Bedankt JHDH. AB voor plaatsen. Er zullen noodzakelijkerwijs steeds meer plasmavrije medicijnen ontwikkeld moeten worden als alternatief voor de bestaande uit bloedplasma geproduceerde geneesmiddelen, zodat bloedbanken bloed en bloedplasma van gezonde bloeddonoren aan ziekenhuizen, Rode Kruis enz. kunnen blijven leveren.
Omdat in Amerika de meeste bloeddonaties door studenten worden gegeven, maakt men zich in de States zorgen over de komende zomerperiode. Wanneer de studenten niet naar school gaan geven ze ook geen bloed.www.krgv.com/story/38043535/valley-bl... Het is te hopen dat ze dit in de toekomst beter gaan regulieren. In China proberen ze het te regulieren, maar werkt mogelijk voor patiënten averechts.www.bbc.com/news/av/world-asia-china-...
Advocates and critics of pay-for-plasma clinics await Health Canada report.www.ctvnews.ca/health/advocates-and-c... de kaarten voor Pharmings ruconest komen steeds beter te liggen..

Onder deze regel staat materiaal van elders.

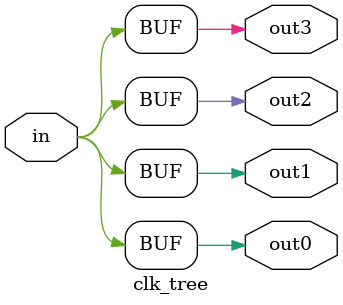
<source format=v>
module clk_tree(
input wire in,
output out0,
output out1,
output out2,
output out3);

assign out0 = in;
assign out1 = in;
assign out2 = in;
assign out3 = in;

endmodule

</source>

American Red Cross issues emergency call for donations The American Red Cross is facing a critical blood shortage and has issued an emergency call for donations. The Red Cross says the current shortfall - about 61,000 fewer donations than needed - is the equivalent of not collecting any blood donations for more than four days.www.fox2detroit.com/health/american-r... ook dit telt natuurlijk mee in de Goedkeuring van Ruco profi, immers de Carmarks/CVS willen geen 2/3x een risico aan tekort medicijn lopen..nogmaals Schadeclaims zullen hoog zijn....!!!!
Drug shortages prompt FDA to form task force. The US Food and Drug Administration is forming a Drug Shortages Task Force to look into the country's persistent drug shortages and find long-term solutions, according to a statement Thursday? from the agency's commissioner, Dr. Scott Gottlieb.us.cnn.com/2018/07/12/health/fda-drug... "and find long-term solutions".. ze zullen nu onderhand wel weten dat een tekort aan Ruconest zelden of nooit voor zal komen, dit is ook een bevestiging waarom steeds meer healthcare providers Ruconest op nr 1 zetten als medicijn voor HAE en zodadelijk ter voorkoming also.